Dataset entries
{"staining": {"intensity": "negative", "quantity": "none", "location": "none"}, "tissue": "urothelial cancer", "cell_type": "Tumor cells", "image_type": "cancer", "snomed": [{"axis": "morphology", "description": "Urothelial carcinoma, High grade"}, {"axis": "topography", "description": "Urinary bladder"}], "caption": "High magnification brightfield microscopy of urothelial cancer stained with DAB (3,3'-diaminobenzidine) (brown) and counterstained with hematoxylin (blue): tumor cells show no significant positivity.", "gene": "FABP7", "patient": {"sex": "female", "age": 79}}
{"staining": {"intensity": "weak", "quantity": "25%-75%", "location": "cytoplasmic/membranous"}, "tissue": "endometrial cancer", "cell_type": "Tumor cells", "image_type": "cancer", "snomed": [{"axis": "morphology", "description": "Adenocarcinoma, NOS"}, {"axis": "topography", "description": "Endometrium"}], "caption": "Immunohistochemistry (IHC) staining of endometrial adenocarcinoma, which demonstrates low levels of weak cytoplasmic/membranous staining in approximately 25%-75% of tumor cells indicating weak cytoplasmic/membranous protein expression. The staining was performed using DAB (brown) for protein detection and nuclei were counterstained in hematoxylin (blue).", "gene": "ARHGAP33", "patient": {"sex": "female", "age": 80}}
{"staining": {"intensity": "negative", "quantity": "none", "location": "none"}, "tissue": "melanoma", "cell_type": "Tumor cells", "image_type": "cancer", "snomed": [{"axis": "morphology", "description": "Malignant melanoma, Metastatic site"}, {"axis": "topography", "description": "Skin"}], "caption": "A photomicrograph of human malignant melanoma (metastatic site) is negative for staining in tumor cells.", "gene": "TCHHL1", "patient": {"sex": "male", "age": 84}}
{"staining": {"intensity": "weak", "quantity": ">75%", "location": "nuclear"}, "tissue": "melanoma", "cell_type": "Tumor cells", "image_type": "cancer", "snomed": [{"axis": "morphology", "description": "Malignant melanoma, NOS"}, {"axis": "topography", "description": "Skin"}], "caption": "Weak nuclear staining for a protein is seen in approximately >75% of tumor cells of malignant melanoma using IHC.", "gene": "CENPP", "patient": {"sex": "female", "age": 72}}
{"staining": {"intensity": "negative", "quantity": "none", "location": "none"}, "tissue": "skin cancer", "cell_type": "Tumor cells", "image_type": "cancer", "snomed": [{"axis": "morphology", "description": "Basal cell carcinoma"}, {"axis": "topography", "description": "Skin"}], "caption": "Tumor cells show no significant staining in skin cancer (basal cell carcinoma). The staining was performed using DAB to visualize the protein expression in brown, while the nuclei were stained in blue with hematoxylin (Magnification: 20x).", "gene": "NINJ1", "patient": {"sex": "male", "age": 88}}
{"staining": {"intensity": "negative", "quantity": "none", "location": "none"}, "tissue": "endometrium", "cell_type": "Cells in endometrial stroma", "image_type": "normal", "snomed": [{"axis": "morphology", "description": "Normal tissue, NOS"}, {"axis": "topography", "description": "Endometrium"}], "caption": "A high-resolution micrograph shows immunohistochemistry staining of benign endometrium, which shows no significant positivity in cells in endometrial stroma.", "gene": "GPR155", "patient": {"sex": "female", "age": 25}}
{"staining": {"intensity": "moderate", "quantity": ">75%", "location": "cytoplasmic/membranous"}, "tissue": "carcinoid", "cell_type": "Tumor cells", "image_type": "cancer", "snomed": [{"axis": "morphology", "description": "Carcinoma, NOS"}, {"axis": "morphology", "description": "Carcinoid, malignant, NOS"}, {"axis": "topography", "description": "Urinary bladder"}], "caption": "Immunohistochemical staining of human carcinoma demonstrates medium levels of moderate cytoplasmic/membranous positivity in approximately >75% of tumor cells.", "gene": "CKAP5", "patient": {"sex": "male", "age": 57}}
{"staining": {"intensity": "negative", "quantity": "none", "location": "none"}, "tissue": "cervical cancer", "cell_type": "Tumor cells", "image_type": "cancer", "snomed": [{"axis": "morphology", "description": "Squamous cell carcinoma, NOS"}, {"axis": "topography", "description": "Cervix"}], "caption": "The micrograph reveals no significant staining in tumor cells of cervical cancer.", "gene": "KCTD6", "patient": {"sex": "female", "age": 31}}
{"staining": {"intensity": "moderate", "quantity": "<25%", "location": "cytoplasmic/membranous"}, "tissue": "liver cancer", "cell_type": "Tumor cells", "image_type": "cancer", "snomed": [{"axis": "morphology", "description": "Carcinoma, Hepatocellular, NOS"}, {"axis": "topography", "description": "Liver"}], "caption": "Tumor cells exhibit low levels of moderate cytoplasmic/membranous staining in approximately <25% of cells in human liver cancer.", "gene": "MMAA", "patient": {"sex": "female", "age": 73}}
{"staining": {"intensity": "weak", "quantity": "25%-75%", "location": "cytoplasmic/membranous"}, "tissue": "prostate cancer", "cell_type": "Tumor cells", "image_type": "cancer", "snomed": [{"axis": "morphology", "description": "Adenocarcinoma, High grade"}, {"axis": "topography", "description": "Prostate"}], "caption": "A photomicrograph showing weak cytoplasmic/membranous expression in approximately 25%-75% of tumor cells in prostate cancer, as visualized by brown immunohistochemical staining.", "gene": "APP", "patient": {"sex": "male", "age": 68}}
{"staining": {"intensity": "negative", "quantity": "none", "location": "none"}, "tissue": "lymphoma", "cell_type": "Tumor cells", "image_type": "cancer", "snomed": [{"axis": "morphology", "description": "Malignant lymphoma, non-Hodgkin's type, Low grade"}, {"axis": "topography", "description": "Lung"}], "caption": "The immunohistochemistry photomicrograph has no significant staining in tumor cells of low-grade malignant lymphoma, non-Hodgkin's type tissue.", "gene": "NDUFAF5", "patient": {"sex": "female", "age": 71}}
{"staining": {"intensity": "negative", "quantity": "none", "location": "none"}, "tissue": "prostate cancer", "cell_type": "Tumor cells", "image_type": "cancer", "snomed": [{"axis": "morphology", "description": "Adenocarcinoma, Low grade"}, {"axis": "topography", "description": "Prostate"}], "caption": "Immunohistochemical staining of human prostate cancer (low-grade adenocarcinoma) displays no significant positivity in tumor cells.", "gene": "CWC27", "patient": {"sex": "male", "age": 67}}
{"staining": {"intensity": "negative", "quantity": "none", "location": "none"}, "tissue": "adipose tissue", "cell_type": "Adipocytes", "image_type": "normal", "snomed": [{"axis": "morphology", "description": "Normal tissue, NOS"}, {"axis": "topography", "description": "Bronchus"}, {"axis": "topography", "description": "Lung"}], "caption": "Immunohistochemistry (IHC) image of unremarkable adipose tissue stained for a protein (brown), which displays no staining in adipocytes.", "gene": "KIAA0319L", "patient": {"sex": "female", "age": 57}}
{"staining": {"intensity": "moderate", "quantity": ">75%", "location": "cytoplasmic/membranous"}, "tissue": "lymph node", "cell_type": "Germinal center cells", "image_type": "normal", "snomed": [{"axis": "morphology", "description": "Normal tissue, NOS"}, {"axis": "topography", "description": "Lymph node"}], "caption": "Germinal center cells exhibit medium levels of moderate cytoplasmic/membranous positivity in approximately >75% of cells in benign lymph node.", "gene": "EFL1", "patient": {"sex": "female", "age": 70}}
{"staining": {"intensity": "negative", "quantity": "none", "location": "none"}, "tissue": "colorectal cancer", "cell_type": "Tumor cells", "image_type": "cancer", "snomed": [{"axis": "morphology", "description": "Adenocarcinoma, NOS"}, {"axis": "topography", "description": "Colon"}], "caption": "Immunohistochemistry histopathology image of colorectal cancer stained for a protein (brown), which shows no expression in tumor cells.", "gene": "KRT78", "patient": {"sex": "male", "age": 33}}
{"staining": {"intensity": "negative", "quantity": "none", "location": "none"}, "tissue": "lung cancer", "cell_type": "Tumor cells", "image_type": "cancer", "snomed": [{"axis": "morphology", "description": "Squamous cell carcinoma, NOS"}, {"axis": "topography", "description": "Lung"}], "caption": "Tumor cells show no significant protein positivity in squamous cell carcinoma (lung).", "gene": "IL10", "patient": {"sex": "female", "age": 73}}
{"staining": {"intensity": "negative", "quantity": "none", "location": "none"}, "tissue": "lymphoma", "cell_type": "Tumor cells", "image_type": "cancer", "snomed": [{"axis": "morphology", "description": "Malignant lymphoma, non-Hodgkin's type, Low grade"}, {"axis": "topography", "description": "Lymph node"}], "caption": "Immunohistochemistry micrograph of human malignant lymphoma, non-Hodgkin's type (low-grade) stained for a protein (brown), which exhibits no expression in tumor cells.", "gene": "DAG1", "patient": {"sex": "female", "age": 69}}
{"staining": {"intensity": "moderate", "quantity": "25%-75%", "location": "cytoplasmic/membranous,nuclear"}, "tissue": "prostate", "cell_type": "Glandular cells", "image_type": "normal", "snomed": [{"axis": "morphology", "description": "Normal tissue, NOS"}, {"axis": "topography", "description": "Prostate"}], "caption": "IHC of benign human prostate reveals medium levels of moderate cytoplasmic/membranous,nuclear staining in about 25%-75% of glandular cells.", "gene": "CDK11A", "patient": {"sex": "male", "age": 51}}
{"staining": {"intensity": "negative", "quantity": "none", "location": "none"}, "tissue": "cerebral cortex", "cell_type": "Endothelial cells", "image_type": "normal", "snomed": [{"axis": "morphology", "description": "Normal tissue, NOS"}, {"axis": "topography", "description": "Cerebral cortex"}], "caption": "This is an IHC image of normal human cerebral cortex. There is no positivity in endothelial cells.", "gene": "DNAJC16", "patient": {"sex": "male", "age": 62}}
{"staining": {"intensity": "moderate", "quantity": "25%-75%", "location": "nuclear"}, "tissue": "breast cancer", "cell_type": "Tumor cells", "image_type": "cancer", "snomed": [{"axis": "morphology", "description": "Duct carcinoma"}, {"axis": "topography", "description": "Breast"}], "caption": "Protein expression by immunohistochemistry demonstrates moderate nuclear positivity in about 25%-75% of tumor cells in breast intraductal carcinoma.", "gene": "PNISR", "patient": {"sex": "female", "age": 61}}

▸ EXERCISE REQUIREMENTS:
Go through the entries above and report how many lines hold the word "counterstained". Nothing but the number is needed.

▸ EXERCISE RESPONSE:
2